Vitraux, un poco exhausto, le solicitó un vaso de agua y miró su reloj. Faltaba una hora para que Bôite regresara de su turno de explorador y se sentara en esa silla para comenzar de cero nuevamente con la historia. Le dijo a Boutique que por ese día ya era demasiado, que se retirara, ya que necesitaba descansar. Boutique le estrechó la mano, tenía el ojo descomunalmente abierto y estaba muy ansioso por seguir escuchando esas disparatadas historias humanas. Se fue a las vainas de descanso y se quedó contemplando el techo de la nave, absorto. Al final eran interesantes esas clases, se lamentó no haberlas tomado antes, pero estaba muy cansado y se durmió un rato. Una hora más tarde, Bôite lo despertaba sacudiéndole el hombro.
–Che – le dijo Bôite tratando de despertarlo.
–¿Qué pasa? – Boutique se estiró y lanzó una bocanada de pésimo aliento a su amigo. Bôite corrió la cara de inmediato.

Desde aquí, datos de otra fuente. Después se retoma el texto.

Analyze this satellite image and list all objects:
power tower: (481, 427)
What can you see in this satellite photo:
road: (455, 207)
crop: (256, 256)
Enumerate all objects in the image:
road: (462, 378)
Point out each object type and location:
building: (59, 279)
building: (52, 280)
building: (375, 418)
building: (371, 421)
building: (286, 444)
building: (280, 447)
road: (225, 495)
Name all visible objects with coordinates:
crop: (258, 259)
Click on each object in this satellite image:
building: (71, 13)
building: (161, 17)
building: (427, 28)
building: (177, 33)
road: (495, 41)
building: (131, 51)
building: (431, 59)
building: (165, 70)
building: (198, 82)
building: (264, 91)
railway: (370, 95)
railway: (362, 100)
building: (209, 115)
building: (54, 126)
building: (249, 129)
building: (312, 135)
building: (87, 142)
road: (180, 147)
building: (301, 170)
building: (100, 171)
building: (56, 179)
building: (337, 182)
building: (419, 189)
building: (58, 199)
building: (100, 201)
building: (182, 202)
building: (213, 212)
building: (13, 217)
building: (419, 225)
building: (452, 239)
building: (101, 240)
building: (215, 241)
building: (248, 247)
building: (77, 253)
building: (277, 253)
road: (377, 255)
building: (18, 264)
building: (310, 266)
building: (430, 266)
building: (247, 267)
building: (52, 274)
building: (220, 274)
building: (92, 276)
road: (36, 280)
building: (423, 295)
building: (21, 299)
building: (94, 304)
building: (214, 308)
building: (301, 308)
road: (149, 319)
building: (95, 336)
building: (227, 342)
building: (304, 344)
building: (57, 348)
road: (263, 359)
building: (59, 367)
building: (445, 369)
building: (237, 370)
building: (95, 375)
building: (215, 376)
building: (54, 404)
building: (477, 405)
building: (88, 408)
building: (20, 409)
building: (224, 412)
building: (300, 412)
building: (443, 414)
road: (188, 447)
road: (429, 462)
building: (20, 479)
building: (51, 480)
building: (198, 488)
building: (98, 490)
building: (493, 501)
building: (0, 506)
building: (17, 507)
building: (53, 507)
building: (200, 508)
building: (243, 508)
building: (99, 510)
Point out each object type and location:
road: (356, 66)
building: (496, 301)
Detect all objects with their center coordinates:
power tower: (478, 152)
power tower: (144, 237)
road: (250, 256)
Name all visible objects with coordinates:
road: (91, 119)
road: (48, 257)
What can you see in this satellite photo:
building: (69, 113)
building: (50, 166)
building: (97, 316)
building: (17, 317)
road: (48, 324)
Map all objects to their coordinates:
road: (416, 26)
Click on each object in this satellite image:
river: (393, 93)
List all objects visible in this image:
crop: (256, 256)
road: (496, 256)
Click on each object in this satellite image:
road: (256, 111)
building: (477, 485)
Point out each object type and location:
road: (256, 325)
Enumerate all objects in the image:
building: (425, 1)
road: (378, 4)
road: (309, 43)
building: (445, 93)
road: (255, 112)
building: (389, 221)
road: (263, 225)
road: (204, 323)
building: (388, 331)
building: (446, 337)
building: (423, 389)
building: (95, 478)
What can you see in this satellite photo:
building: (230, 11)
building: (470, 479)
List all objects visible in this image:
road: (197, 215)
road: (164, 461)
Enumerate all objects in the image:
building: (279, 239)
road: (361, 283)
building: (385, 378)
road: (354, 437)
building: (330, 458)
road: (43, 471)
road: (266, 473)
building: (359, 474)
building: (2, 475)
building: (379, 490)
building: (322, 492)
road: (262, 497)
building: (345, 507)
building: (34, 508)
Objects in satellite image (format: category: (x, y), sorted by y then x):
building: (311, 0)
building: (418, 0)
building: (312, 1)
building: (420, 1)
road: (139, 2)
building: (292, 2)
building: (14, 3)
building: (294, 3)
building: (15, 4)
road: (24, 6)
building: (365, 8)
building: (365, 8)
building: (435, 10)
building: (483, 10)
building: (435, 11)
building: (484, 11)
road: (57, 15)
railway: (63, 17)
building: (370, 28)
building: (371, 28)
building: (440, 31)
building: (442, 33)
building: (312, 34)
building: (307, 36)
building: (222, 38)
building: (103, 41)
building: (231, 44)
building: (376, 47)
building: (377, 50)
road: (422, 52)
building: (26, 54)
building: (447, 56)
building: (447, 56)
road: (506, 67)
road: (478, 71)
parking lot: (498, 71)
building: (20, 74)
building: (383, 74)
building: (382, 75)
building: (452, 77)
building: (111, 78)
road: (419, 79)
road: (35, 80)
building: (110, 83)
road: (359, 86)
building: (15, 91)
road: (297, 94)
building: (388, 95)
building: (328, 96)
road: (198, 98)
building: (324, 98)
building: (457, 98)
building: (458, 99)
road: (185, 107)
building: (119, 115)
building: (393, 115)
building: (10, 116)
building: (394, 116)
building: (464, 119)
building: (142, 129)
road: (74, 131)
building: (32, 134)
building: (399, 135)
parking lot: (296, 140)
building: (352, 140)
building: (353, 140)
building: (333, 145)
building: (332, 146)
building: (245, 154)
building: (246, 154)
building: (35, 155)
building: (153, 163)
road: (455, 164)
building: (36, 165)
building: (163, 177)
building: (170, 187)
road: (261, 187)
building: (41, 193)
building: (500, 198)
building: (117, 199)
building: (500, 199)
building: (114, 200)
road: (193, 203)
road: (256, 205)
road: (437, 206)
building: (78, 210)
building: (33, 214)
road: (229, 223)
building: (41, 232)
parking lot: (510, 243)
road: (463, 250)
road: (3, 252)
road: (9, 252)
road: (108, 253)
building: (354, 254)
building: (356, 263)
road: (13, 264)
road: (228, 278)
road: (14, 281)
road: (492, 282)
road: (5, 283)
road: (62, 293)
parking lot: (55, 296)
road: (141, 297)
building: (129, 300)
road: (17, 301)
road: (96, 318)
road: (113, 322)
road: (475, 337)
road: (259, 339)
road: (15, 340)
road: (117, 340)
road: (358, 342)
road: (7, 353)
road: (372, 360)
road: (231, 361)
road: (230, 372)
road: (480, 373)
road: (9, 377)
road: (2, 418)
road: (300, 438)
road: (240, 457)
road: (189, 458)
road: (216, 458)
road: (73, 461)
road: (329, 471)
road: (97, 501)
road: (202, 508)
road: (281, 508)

–Andá a cepillarte el diente que tenés un aliento a culo de doberman que no se puede creer…– le ordenó. Boutique, avergonzado, se tapó la boca y corrió al baño mientras Bôite aprovechaba y se sacaba el traje para tirarse a descansar; estaba muerto de sueño y todavía debía ir a esa maldita clase. Boutique salió del baño tirándose aliento en la mano, para inspeccionar su olor.
–¿Y? – preguntó Bôite asustado.
–Perfecto, ahora sí puedo hablarte a la cara sin miedo… ¡Siento la boca fresca!
–No, bobo, por la clase te pregunto…
–¡Ah! ¡Muy buena! – lo tranquilizó Boutique –, después de tu primera sesión no vas a querer continuar con las exploraciones, creéme – aseveró.
–¿Tan bueno está?
–Buenísimo, no sabés el pedo tísico que tenían estos humanos, estaban muy mal del bocho – Bôite no entendía nada –. Ya vas a ver, esperá que el viejo te empiece a contar…
Boutique se calzó la máscara, activó el circuito de aire en su traje y salió de la cabina mirando por el rabillo de su ojo como Vitraux abría la puerta del camarote y hacía pasar a su alumno. – ¿Cómo tomaría Bôite todo lo que le contaría el gran maestro? – pensó. Bajó por la perforación con la cabeza viajando por el mundo humano, imaginándose esa vida absurda. No lo podía creer. Sencillamente no lo podía concebir.